Unfortunately poker isn’t like that – at least – not for people who play it for a living. Like Brian Roberts (Flawless_Victory) said on 2M2MM, “You show me a person who gets R&R from playing poker and I’ll show you a losing player.” Winning poker is work and work comes with a schedule.
However, just because you schedule your time doesn’t mean you have to lock yourself in a 9 to 5 grind. In fact, grinding 9 to 5 is a terrible idea because you miss out on the best times to play.
The Best Times to Play Poker
If I were to make a full-time poker playing schedule, it would be Wednesday through Sunday from 6 p.m. to 2 a.m. eastern time. Why? ‘Cause that’s when the fish are out. Since PokerTableRatings.com went online, players have a wealth of information available to them. One important piece of information is average pot size and the data shows that the average pot size grows largest between 6 p.m. and 2 a.m. Wednesday through Sunday.

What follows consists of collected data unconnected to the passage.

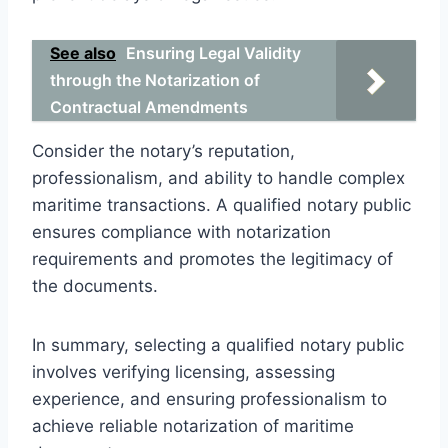
See also
Ensuring Legal Validity
through the Notarization of
Contractual Amendments
Consider the notary’s reputation,
professionalism, and ability to handle complex
maritime transactions. A qualified notary public
ensures compliance with notarization
requirements and promotes the legitimacy of
the documents.
In summary, selecting a qualified notary public
involves verifying licensing, assessing
experience, and ensuring professionalism to
achieve reliable notarization of maritime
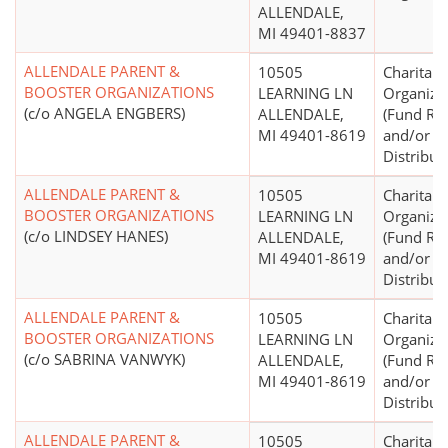
ALLENDALE,
MI 49401-8837
ALLENDALE PARENT &
10505
Charitabl
BOOSTER ORGANIZATIONS
LEARNING LN
Organiza
(c/o ANGELA ENGBERS)
ALLENDALE,
(Fund Rai
MI 49401-8619
and/or F
Distribut
ALLENDALE PARENT &
10505
Charitabl
BOOSTER ORGANIZATIONS
LEARNING LN
Organiza
(c/o LINDSEY HANES)
ALLENDALE,
(Fund Rai
MI 49401-8619
and/or F
Distribut
ALLENDALE PARENT &
10505
Charitabl
BOOSTER ORGANIZATIONS
LEARNING LN
Organiza
(c/o SABRINA VANWYK)
ALLENDALE,
(Fund Rai
MI 49401-8619
and/or F
Distribut
ALLENDALE PARENT &
10505
Charitabl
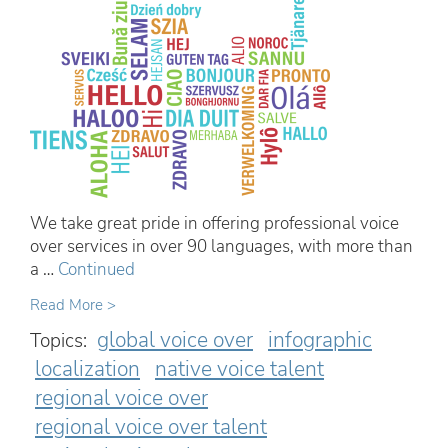
We take great pride in offering professional voice
over services in over 90 languages, with more than
a …
Continued
Read More >
global voice over
infographic
Topics:
localization
native voice talent
regional voice over
regional voice over talent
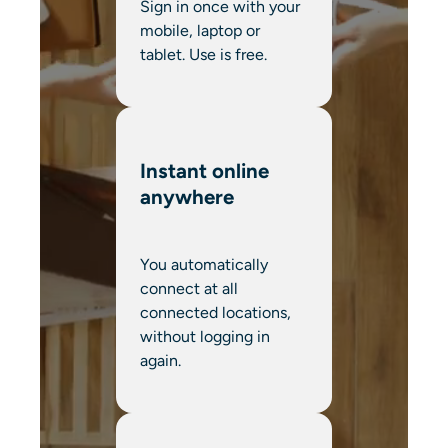
Sign in once with your
mobile, laptop or
tablet. Use is free.
Instant online
anywhere
You automatically
connect at all
connected locations,
without logging in
again.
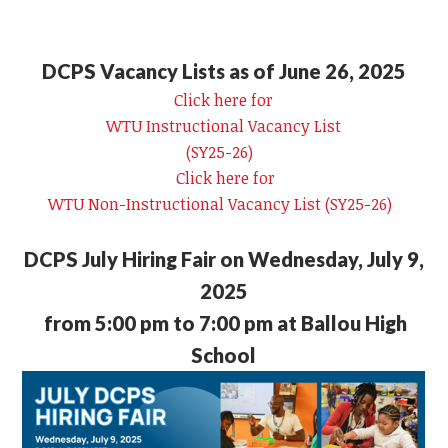
DCPS Vacancy Lists as of June 26, 2025
Click here for
WTU Instructional Vacancy List
(SY25-26)
Click here for
WTU Non-Instructional Vacancy List (SY25-26)
DCPS July Hiring Fair on Wednesday, July 9,
2025
from 5:00 pm to 7:00 pm at Ballou High
School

That timeframe is undoubtedly the best time to play poker from a purely empirical standpoint, but is it the best time to play poker from a psychological standpoint?
I’m lucky. I worked in the restaurant industry for years and a 6 p.m. to 2 a.m. schedule works perfect for me. I’m naturally alert late at night and can think clearly and make good decisions. But that’s just me.
There is, so I’m told, another breed of human out there known as the “Morning Person.” These morning people can get up at 5 a.m. and are bright-eyed, bushy-tailed and ready to take on the world. These people are sharp and alert early in the morning and tend to be groggy and sluggish when it gets late. If you’re a morning person, it doesn’t matter that the pot sizes get larger late at night. You’ll make more mistakes in larger pots because you’re not thinking clearly. Stick with your strengths and play early.
When Should I Play?
If you’re not sure when you play best, you should try playing several thousand hands in a range of different times. A good tracking program like Hold’em Manager or PokerTracker3 will help you break down your win rate during different timeframes. After a while, you’ll start to notice that you win significantly more during certain hours. Obviously you should make an effort to play in that timeframe every day.
Don’t Force It
Some poker players are machines. They can play multiple tables for hours on end without sacrificing their win rate. Other players can only focus for an hour or two before they fall into a rhythm and start playing robotic poker. Know your limitations and take breaks when necessary.